◆ ABOUT THIS TASK ◆
In the lines running from "A mesma coisa" down through "Não consigo deixar", swap "agilista" for "desenvolvedor" and rewrite those lines with nothing else changed.

+++++

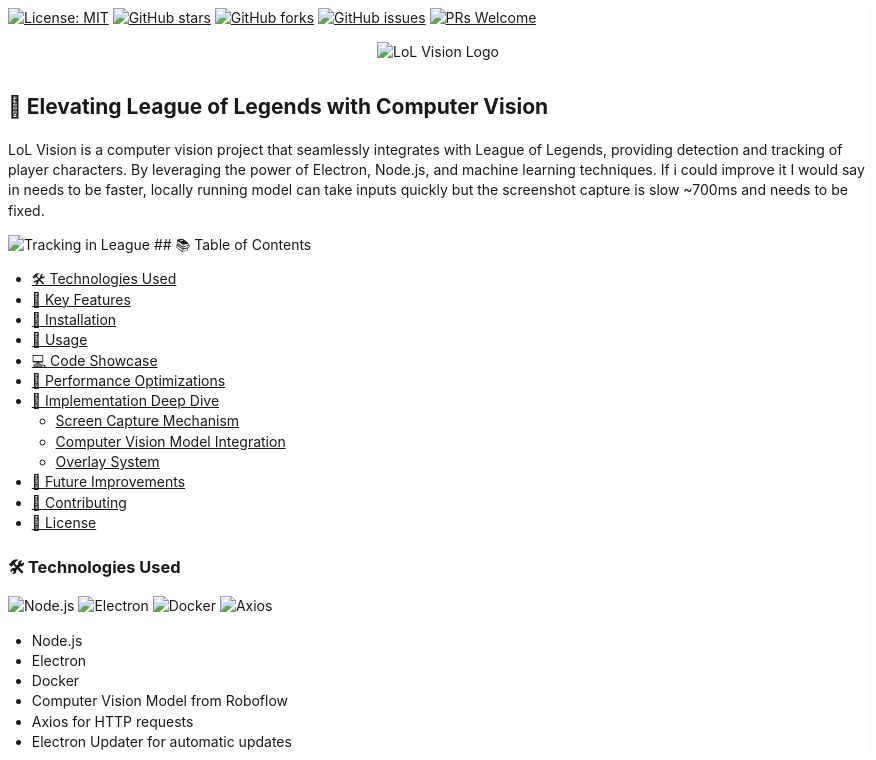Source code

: 
[![License: MIT](https://img.shields.io/badge/License-MIT-yellow.svg)](https://opensource.org/licenses/MIT)
[![GitHub stars](https://img.shields.io/github/stars/Shinobu-Kazahana/lol-vision.svg)](https://github.com/yourusername/lol-vision/stargazers)
[![GitHub forks](https://img.shields.io/github/forks/Shinobu-Kazahana/lol-vision.svg)](https://github.com/yourusername/lol-vision/network)
[![GitHub issues](https://img.shields.io/github/issues/Shinobu-Kazahana/lol-vision.svg)](https://github.com/yourusername/lol-vision/issues)
[![PRs Welcome](https://img.shields.io/badge/PRs-welcome-brightgreen.svg?style=flat-square)](http://makeapullrequest.com)

<p align="center">
  <img src="https://github.com/Shinobu-Kazahana/lol-vision/raw/main/lol-vision-logo.webp" alt="LoL Vision Logo" width="400"/>
</p>

## 🚀 Elevating League of Legends with Computer Vision

LoL Vision is a computer vision project that seamlessly integrates with League of Legends, providing detection and tracking of player characters. By leveraging the power of Electron, Node.js, and machine learning techniques. If i could improve it I would say in needs to be faster, locally running model can take inputs quickly but the screenshot capture is slow ~700ms and needs to be fixed. 


<img src="https://github.com/Shinobu-Kazahana/lol-vision/raw/main/gif.gif" alt="Tracking in League" width="1000"/>
## 📚 Table of Contents

- [🛠️ Technologies Used](#️-technologies-used)
- [🌟 Key Features](#-key-features)
- [🔧 Installation](#-installation)
- [📘 Usage](#-usage)
- [💻 Code Showcase](#-code-showcase)
- [🚀 Performance Optimizations](#-performance-optimizations)
- [🔬 Implementation Deep Dive](#-implementation-deep-dive)
  - [Screen Capture Mechanism](#screen-capture-mechanism)
  - [Computer Vision Model Integration](#computer-vision-model-integration)
  - [Overlay System](#overlay-system)
- [🔮 Future Improvements](#-future-improvements)
- [🤝 Contributing](#-contributing)
- [📜 License](#-license)

### 🛠️ Technologies Used

![Node.js](https://img.shields.io/badge/Node.js-339933?style=for-the-badge&logo=nodedotjs&logoColor=white)
![Electron](https://img.shields.io/badge/Electron-47848F?style=for-the-badge&logo=electron&logoColor=white)
![Docker](https://img.shields.io/badge/Docker-2CA5E0?style=for-the-badge&logo=docker&logoColor=white)
![Axios](https://img.shields.io/badge/Axios-671ddf?&style=for-the-badge&logo=axios&logoColor=white)

- Node.js
- Electron
- Docker
- Computer Vision Model from Roboflow
- Axios for HTTP requests
- Electron Updater for automatic updates
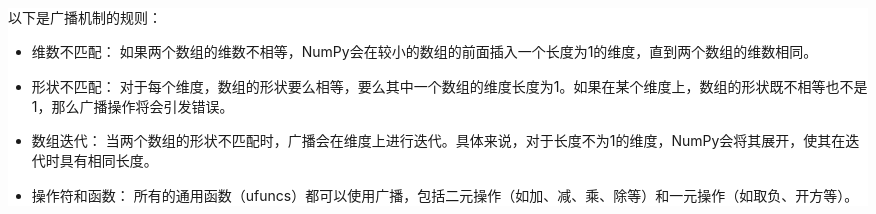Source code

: 以下是广播机制的规则：

* 维数不匹配： 如果两个数组的维数不相等，NumPy会在较小的数组的前面插入一个长度为1的维度，直到两个数组的维数相同。

* 形状不匹配： 对于每个维度，数组的形状要么相等，要么其中一个数组的维度长度为1。如果在某个维度上，数组的形状既不相等也不是1，那么广播操作将会引发错误。

* 数组迭代： 当两个数组的形状不匹配时，广播会在维度上进行迭代。具体来说，对于长度不为1的维度，NumPy会将其展开，使其在迭代时具有相同长度。

* 操作符和函数： 所有的通用函数（ufuncs）都可以使用广播，包括二元操作（如加、减、乘、除等）和一元操作（如取负、开方等）。

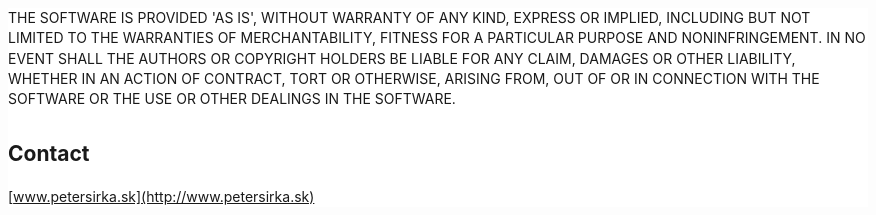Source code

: THE SOFTWARE IS PROVIDED 'AS IS', WITHOUT WARRANTY OF ANY KIND, EXPRESS OR IMPLIED, INCLUDING BUT NOT LIMITED TO THE WARRANTIES OF MERCHANTABILITY, FITNESS FOR A PARTICULAR PURPOSE AND NONINFRINGEMENT. IN NO EVENT SHALL THE AUTHORS OR COPYRIGHT HOLDERS BE LIABLE FOR ANY CLAIM, DAMAGES OR OTHER LIABILITY, WHETHER IN AN ACTION OF CONTRACT, TORT OR OTHERWISE, ARISING FROM, OUT OF OR IN CONNECTION WITH THE SOFTWARE OR THE USE OR OTHER DEALINGS IN THE SOFTWARE.

## Contact

[www.petersirka.sk](http://www.petersirka.sk)
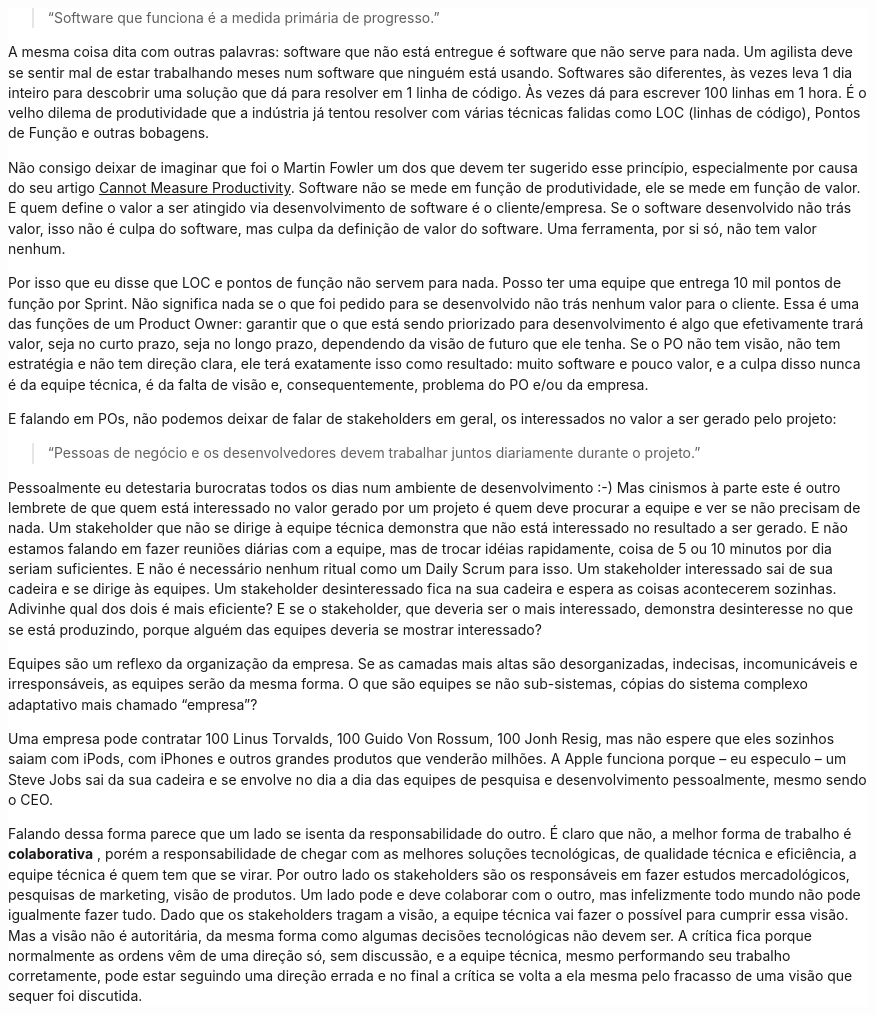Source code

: > “Software que funciona é a medida primária de progresso.”

A mesma coisa dita com outras palavras: software que não está entregue é software que não serve para nada. Um agilista deve se sentir mal de estar trabalhando meses num software que ninguém está usando. Softwares são diferentes, às vezes leva 1 dia inteiro para descobrir uma solução que dá para resolver em 1 linha de código. Às vezes dá para escrever 100 linhas em 1 hora. É o velho dilema de produtividade que a indústria já tentou resolver com várias técnicas falidas como LOC (linhas de código), Pontos de Função e outras bobagens.

Não consigo deixar de imaginar que foi o Martin Fowler um dos que devem ter sugerido esse princípio, especialmente por causa do seu artigo [Cannot Measure Productivity](http://martinfowler.com/bliki/CannotMeasureProductivity.html). Software não se mede em função de produtividade, ele se mede em função de valor. E quem define o valor a ser atingido via desenvolvimento de software é o cliente/empresa. Se o software desenvolvido não trás valor, isso não é culpa do software, mas culpa da definição de valor do software. Uma ferramenta, por si só, não tem valor nenhum.

Por isso que eu disse que LOC e pontos de função não servem para nada. Posso ter uma equipe que entrega 10 mil pontos de função por Sprint. Não significa nada se o que foi pedido para se desenvolvido não trás nenhum valor para o cliente. Essa é uma das funções de um Product Owner: garantir que o que está sendo priorizado para desenvolvimento é algo que efetivamente trará valor, seja no curto prazo, seja no longo prazo, dependendo da visão de futuro que ele tenha. Se o PO não tem visão, não tem estratégia e não tem direção clara, ele terá exatamente isso como resultado: muito software e pouco valor, e a culpa disso nunca é da equipe técnica, é da falta de visão e, consequentemente, problema do PO e/ou da empresa.

E falando em POs, não podemos deixar de falar de stakeholders em geral, os interessados no valor a ser gerado pelo projeto:

> “Pessoas de negócio e os desenvolvedores devem trabalhar juntos diariamente durante o projeto.”

Pessoalmente eu detestaria burocratas todos os dias num ambiente de desenvolvimento :-) Mas cinismos à parte este é outro lembrete de que quem está interessado no valor gerado por um projeto é quem deve procurar a equipe e ver se não precisam de nada. Um stakeholder que não se dirige à equipe técnica demonstra que não está interessado no resultado a ser gerado. E não estamos falando em fazer reuniões diárias com a equipe, mas de trocar idéias rapidamente, coisa de 5 ou 10 minutos por dia seriam suficientes. E não é necessário nenhum ritual como um Daily Scrum para isso. Um stakeholder interessado sai de sua cadeira e se dirige às equipes. Um stakeholder desinteressado fica na sua cadeira e espera as coisas acontecerem sozinhas. Adivinhe qual dos dois é mais eficiente? E se o stakeholder, que deveria ser o mais interessado, demonstra desinteresse no que se está produzindo, porque alguém das equipes deveria se mostrar interessado?

Equipes são um reflexo da organização da empresa. Se as camadas mais altas são desorganizadas, indecisas, incomunicáveis e irresponsáveis, as equipes serão da mesma forma. O que são equipes se não sub-sistemas, cópias do sistema complexo adaptativo mais chamado “empresa”?

Uma empresa pode contratar 100 Linus Torvalds, 100 Guido Von Rossum, 100 Jonh Resig, mas não espere que eles sozinhos saiam com iPods, com iPhones e outros grandes produtos que venderão milhões. A Apple funciona porque – eu especulo – um Steve Jobs sai da sua cadeira e se envolve no dia a dia das equipes de pesquisa e desenvolvimento pessoalmente, mesmo sendo o CEO.

Falando dessa forma parece que um lado se isenta da responsabilidade do outro. É claro que não, a melhor forma de trabalho é **colaborativa** , porém a responsabilidade de chegar com as melhores soluções tecnológicas, de qualidade técnica e eficiência, a equipe técnica é quem tem que se virar. Por outro lado os stakeholders são os responsáveis em fazer estudos mercadológicos, pesquisas de marketing, visão de produtos. Um lado pode e deve colaborar com o outro, mas infelizmente todo mundo não pode igualmente fazer tudo. Dado que os stakeholders tragam a visão, a equipe técnica vai fazer o possível para cumprir essa visão. Mas a visão não é autoritária, da mesma forma como algumas decisões tecnológicas não devem ser. A crítica fica porque normalmente as ordens vêm de uma direção só, sem discussão, e a equipe técnica, mesmo performando seu trabalho corretamente, pode estar seguindo uma direção errada e no final a crítica se volta a ela mesma pelo fracasso de uma visão que sequer foi discutida.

+++++

◆ TASK ANSWER ◆
A mesma coisa dita com outras palavras: software que não está entregue é software que não serve para nada. Um desenvolvedor deve se sentir mal de estar trabalhando meses num software que ninguém está usando. Softwares são diferentes, às vezes leva 1 dia inteiro para descobrir uma solução que dá para resolver em 1 linha de código. Às vezes dá para escrever 100 linhas em 1 hora. É o velho dilema de produtividade que a indústria já tentou resolver com várias técnicas falidas como LOC (linhas de código), Pontos de Função e outras bobagens.

Não consigo deixar de imaginar que foi o Martin Fowler um dos que devem ter sugerido esse princípio, especialmente por causa do seu artigo [Cannot Measure Productivity](http://martinfowler.com/bliki/CannotMeasureProductivity.html). Software não se mede em função de produtividade, ele se mede em função de valor. E quem define o valor a ser atingido via desenvolvimento de software é o cliente/empresa. Se o software desenvolvido não trás valor, isso não é culpa do software, mas culpa da definição de valor do software. Uma ferramenta, por si só, não tem valor nenhum.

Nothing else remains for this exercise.